Sarà in quegli anni che Zero darà vita al proprio personaggio provocatorio ed alternativo, che racconterà in pezzi come “Mi vendo” e, in genere, nelll’intero album Zerofobia, un inno alla sua filosofia che combina tradizione e provocazione. Al periodo successivo appartengono pezzi come “Triangolo” che si fondono e si completano con accorati messaggi anti-aborto, “Sogni nel buio”, nonché anti-droga “La tua idea”. Nei primi anni 80, nella Versilia “alternativa” di Crocetta, Renato osservando alcuni ragazzi che gli si paravano davanti con i motorini esclamò: «Sembrano tanti sorci». Coniando il termine “Sorcini” per il proprio fans Club.  Casuale ma significativo che “sorci” si sentivano anche molti ragazzi di destra cresciuti con le letture de “La Voce della Fogna” e magari fra i Viareggini che curiosavano con i motorini c’era anche qualche lettore de: L'”Eco della Versilia” del “Fascista di Sinistra” Beppe Niccolai. I sorcini vengono omaggiati all’interno dell’album “Artide Antartide” uscito nel 1980 per RCA con la canzone “I figli della topa”.
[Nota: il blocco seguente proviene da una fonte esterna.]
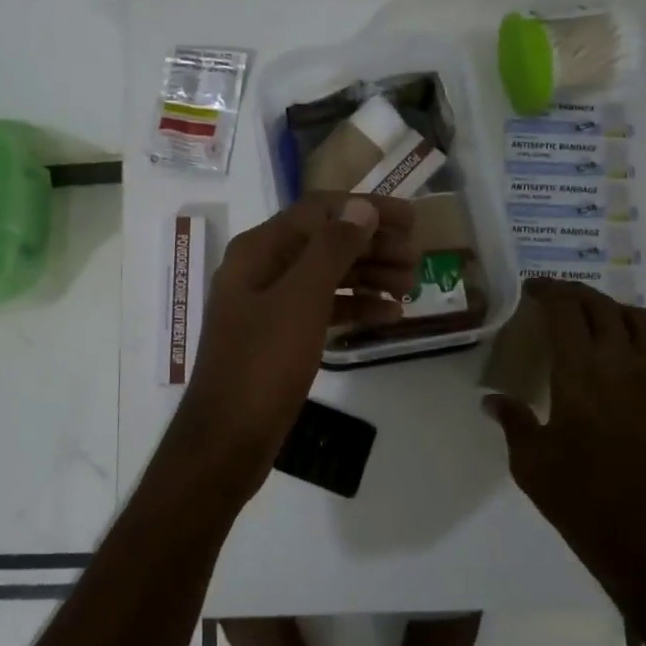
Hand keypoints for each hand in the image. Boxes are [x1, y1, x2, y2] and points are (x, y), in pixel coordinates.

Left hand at [168, 193, 418, 498]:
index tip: (412, 220)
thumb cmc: (263, 363)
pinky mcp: (281, 336)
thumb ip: (332, 248)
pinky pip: (323, 308)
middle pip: (325, 241)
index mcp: (259, 249)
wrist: (227, 439)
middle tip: (417, 259)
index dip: (366, 208)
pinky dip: (356, 307)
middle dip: (373, 245)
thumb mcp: (301, 300)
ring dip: (370, 275)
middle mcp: (262, 268)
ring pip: (327, 275)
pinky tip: (390, 315)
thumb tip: (361, 206)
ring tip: (411, 286)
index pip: (319, 210)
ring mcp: (270, 304)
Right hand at [483, 280, 645, 606]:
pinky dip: (638, 331)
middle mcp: (621, 364)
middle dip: (574, 293)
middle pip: (601, 306)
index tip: (531, 289)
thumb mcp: (529, 460)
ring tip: (590, 317)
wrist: (645, 537)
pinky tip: (620, 349)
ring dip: (612, 307)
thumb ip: (512, 420)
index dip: (548, 291)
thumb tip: (491, 399)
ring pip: (640, 318)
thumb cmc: (578, 497)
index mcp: (580, 373)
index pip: (567, 311)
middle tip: (552, 297)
La crescita del popolo dei sorcini era vista a sinistra  come una sorta di “involuzione” politica, come l’avanzata di un “neoqualunquismo” che teneva lontani i ragazzi dall’impegno politico. Era inconcepibile, nel tempo in cui impazzavano le “bombe proletarie” di Guccini, e “el pueblo unido” degli Inti Illimani, che qualcuno cantasse la “vita è un dono”.

Nel marzo 2009 Renato zero darà alle stampe l’album “PRESENTE”
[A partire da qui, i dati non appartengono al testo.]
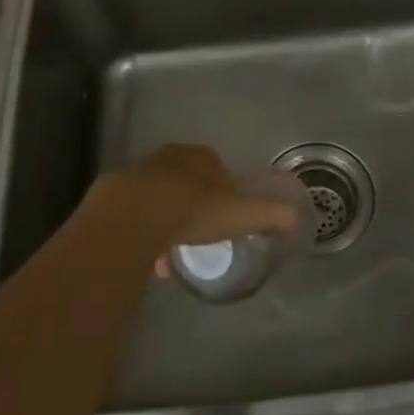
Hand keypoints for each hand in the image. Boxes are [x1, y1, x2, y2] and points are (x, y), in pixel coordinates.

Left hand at [82, 144, 300, 254]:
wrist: (131, 217)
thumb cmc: (192, 209)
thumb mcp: (243, 213)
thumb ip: (274, 215)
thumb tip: (300, 221)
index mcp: (200, 156)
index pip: (218, 168)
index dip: (225, 192)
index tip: (228, 216)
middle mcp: (168, 158)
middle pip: (187, 181)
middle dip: (194, 206)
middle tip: (202, 235)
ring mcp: (138, 174)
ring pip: (159, 199)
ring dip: (168, 222)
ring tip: (174, 253)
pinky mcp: (112, 196)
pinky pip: (135, 216)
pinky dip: (144, 233)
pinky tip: (150, 258)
In un altra intervista questa volta rilasciata a  Lucia Annunziata se la prende con il sovraffollamento delle carcere e con il problema dell’immigrazione:  “Le carceri hanno cominciato ad affollarsi grazie alla presenza degli stranieri. (..) Non possiamo continuare  ad assorbire l’arrivo di persone da altri Paesi non avendo le strutture adeguate per riceverle». Da una parte c’è l’Italia con i suoi problemi e con le sue angosce per il futuro di tanti giovani e di tante famiglie,  dall’altra  c’è «questa Europa che fa tanto la signora, soprattutto, tedeschi e francesi, che però si defilano davanti al problema: perché non si accollano anche loro l’assorbimento di questi flussi migratori di extracomunitari?» Nel 2000 viene accusato di lesioni nei confronti di un ex dipendente, dimostrandosi più “cazzuto” di quanto raccontava al sergente nella canzone “Sergente no”. Renato Zero probabilmente non è ascrivibile alla “Destra” politica, ma sicuramente non lo è neppure alla “Sinistra”. Non c’era e non c’è nessuna controrivoluzione culturale nelle sue canzoni, c’è solo la capacità di parlare direttamente al cuore dei giovani, con una cifra poetica che non si preoccupa di aderire ai canoni dell’ideologia dominante. E’ questa libertà di pensiero che lo porta a non preoccuparsi più di tanto del fatto che quello che afferma sia o meno in armonia con i canoni del “politically correct”. In questi anni è maturato, insieme con l’Italia, però lui è riuscito a rimanere se stesso, il bel paese invece, appare sempre più quel “carrozzone che va avanti da sé”, nonostante che alla guida ci sia Conte, Draghi o la Meloni.

Il risposta alle recenti polemiche Zero a risposto con un lapidario: “Alla faccia delle piramidi, dei mausolei, del travertino… anche Zero resiste all’usura!”.